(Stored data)
|---|

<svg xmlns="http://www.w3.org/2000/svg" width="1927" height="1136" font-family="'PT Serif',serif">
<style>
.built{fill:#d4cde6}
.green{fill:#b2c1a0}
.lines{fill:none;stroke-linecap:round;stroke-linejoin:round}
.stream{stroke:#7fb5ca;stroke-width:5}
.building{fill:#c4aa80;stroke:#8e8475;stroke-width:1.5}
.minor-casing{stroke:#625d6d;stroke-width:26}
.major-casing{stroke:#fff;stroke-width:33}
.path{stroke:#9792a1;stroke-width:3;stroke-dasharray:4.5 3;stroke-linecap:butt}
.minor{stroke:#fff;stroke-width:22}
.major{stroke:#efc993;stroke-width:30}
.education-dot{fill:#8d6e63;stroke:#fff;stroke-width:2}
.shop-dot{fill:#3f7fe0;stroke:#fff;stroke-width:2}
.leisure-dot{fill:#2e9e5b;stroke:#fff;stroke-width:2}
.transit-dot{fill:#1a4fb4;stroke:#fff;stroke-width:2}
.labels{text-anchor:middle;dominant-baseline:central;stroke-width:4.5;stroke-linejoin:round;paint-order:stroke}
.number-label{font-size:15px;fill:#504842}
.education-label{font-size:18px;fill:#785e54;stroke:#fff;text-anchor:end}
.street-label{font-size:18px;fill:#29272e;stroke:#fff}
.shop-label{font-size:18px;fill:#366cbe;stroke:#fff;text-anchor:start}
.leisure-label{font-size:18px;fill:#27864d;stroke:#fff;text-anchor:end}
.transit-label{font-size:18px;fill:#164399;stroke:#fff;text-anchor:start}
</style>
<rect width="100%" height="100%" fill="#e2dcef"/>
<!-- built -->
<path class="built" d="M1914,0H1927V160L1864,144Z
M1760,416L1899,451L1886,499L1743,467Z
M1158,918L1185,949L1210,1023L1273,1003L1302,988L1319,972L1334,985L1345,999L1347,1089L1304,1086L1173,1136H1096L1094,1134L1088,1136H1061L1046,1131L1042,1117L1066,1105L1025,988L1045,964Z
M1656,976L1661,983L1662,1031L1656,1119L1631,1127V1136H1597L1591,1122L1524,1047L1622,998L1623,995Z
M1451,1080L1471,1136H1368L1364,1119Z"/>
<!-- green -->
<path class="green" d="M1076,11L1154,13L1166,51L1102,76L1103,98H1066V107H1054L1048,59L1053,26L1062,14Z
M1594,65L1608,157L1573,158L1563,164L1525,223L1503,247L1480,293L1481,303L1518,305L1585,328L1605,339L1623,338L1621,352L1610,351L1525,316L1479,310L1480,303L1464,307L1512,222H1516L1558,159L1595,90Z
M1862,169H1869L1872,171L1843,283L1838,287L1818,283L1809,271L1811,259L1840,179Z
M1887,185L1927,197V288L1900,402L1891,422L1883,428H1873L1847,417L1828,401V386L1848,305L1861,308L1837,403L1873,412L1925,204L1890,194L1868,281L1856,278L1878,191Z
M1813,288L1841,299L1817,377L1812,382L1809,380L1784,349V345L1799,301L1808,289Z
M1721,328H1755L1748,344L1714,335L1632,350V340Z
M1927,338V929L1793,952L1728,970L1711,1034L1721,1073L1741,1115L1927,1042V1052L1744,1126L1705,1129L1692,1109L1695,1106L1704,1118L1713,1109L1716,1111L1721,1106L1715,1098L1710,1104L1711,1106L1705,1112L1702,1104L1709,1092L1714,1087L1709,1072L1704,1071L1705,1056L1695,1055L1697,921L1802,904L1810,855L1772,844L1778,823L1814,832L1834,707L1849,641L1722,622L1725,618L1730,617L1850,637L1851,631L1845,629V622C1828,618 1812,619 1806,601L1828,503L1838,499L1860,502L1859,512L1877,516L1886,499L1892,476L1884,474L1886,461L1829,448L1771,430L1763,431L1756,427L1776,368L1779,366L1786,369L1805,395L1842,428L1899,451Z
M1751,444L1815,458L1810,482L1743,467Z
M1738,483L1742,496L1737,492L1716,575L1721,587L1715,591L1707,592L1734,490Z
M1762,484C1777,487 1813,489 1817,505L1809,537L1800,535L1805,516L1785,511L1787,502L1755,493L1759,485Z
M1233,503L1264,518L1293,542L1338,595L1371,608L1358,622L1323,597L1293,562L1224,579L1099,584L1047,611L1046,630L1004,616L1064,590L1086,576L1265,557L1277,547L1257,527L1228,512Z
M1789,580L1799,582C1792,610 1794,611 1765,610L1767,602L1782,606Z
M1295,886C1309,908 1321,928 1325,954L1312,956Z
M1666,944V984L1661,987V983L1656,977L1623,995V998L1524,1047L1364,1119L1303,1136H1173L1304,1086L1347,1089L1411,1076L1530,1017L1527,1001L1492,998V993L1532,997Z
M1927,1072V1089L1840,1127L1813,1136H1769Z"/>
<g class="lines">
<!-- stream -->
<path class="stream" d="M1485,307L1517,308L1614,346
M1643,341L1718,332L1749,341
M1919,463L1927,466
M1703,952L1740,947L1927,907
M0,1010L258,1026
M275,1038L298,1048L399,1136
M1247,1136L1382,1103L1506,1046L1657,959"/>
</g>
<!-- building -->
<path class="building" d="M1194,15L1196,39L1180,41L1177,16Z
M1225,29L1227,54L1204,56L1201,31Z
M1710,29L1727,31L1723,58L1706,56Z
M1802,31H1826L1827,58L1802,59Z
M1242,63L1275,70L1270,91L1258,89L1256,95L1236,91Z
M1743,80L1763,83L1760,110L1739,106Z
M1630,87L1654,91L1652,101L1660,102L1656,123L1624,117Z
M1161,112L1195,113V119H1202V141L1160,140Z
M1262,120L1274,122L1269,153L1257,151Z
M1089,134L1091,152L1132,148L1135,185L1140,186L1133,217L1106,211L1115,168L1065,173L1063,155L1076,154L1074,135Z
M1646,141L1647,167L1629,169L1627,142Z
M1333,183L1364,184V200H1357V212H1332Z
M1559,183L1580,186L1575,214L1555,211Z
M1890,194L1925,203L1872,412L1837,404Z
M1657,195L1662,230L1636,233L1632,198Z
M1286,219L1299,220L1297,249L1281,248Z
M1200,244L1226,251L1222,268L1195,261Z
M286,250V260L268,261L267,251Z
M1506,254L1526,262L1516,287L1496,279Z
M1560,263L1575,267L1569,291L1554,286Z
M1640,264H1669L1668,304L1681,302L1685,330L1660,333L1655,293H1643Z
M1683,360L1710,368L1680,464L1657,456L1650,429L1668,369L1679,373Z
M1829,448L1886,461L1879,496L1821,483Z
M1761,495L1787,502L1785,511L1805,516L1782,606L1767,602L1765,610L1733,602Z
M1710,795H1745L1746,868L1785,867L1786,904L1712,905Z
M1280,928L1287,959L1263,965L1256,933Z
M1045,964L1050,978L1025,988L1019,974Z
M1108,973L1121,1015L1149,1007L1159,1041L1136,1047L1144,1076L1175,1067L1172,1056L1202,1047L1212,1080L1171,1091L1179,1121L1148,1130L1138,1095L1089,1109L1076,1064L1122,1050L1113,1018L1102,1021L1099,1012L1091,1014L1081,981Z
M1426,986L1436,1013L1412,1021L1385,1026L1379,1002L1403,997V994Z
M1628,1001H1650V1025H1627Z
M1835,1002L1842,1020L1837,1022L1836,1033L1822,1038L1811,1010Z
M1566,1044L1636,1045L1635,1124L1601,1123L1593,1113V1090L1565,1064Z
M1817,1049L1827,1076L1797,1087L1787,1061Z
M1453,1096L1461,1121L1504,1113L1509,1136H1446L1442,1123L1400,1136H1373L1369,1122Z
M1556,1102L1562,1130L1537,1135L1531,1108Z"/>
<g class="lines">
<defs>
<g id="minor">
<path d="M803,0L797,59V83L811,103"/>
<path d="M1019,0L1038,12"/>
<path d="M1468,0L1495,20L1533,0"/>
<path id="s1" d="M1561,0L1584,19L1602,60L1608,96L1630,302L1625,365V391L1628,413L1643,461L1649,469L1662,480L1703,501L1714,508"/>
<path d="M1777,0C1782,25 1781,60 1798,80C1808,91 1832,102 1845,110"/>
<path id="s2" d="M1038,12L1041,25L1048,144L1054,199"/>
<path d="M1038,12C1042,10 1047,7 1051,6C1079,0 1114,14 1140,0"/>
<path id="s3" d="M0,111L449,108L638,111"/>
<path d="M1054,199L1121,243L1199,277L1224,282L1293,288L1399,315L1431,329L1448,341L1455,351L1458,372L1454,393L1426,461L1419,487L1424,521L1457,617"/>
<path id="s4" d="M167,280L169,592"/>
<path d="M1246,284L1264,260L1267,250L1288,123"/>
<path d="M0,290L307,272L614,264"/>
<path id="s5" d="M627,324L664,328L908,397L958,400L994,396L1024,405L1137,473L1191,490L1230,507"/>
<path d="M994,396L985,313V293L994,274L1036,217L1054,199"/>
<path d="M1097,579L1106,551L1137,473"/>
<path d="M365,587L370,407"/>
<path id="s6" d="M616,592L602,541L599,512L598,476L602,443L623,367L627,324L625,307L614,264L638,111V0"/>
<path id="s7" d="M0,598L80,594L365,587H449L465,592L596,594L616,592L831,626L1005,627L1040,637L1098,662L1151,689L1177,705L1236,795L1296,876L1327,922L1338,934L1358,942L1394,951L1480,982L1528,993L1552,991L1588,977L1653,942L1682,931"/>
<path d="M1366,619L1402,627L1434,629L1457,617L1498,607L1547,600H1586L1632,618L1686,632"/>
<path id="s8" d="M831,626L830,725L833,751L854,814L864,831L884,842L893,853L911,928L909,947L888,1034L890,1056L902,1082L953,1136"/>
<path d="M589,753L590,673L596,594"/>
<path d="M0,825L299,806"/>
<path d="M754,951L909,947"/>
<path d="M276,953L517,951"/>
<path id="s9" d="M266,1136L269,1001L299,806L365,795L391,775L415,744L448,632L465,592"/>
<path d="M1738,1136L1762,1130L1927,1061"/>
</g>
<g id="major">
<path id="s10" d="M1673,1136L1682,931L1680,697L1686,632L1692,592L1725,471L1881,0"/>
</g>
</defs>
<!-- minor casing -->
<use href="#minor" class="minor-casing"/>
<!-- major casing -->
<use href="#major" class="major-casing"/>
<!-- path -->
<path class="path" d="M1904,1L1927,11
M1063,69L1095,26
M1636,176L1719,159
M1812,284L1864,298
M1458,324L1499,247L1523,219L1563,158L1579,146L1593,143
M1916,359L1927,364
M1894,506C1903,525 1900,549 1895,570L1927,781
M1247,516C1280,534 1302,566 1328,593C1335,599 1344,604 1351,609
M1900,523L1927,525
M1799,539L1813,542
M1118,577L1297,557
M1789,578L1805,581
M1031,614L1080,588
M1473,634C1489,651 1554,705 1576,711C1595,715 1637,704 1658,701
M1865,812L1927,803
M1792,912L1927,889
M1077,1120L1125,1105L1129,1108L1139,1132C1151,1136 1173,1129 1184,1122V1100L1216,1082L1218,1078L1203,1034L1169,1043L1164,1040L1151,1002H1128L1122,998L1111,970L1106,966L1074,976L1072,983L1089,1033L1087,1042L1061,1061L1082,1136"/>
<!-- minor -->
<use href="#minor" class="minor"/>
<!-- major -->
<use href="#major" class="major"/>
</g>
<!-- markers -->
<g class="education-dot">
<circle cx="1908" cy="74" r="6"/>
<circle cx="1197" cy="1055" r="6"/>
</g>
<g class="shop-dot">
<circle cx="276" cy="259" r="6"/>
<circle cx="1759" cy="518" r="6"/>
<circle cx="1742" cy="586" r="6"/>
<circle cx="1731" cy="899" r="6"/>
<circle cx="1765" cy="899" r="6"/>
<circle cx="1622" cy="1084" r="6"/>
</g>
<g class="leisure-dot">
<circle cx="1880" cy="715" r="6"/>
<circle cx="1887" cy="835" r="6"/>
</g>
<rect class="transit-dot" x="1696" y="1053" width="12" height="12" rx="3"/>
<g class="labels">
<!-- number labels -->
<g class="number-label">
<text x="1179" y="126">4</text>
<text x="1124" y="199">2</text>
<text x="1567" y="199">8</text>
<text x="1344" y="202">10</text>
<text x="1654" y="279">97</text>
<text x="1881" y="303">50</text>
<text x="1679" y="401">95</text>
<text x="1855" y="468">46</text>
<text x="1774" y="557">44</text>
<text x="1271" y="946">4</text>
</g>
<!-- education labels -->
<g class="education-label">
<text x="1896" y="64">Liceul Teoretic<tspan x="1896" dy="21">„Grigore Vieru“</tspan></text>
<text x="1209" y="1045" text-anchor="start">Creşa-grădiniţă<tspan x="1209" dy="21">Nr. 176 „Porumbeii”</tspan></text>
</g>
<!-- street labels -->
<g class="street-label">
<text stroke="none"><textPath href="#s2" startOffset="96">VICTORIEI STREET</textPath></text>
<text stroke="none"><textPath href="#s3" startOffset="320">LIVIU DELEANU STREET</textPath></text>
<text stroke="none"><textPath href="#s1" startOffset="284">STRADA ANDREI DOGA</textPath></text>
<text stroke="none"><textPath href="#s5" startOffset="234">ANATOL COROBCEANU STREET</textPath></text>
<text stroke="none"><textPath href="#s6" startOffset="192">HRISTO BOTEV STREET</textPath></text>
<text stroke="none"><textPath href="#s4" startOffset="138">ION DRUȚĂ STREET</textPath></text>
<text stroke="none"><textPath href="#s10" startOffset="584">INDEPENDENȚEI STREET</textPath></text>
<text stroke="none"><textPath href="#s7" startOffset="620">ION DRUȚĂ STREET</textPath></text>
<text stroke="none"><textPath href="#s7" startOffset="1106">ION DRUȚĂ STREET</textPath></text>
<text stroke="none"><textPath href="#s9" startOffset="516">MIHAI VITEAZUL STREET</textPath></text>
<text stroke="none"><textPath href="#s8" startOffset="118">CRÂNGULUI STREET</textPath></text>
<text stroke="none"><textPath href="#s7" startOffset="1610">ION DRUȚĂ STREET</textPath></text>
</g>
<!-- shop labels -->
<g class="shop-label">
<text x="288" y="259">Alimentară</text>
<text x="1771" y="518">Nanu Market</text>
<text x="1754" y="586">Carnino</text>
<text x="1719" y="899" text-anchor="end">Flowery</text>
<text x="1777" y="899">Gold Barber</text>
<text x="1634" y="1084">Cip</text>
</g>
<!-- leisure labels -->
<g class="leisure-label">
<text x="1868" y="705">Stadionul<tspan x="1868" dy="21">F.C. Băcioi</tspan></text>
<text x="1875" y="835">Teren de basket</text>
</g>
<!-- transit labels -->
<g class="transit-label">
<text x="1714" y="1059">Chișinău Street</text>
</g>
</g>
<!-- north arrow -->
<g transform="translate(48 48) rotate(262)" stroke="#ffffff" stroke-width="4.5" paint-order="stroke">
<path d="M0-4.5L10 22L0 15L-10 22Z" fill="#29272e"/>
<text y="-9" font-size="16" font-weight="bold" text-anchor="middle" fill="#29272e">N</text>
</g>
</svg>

|---|

• TASK DIRECTIONS:
Go through the records above. Copy each line in which the string "stream" appears.

• EXERCISE ANSWER:
.stream{stroke:#7fb5ca;stroke-width:5}
<!-- stream -->
<path class="stream" d="M1485,307L1517,308L1614,346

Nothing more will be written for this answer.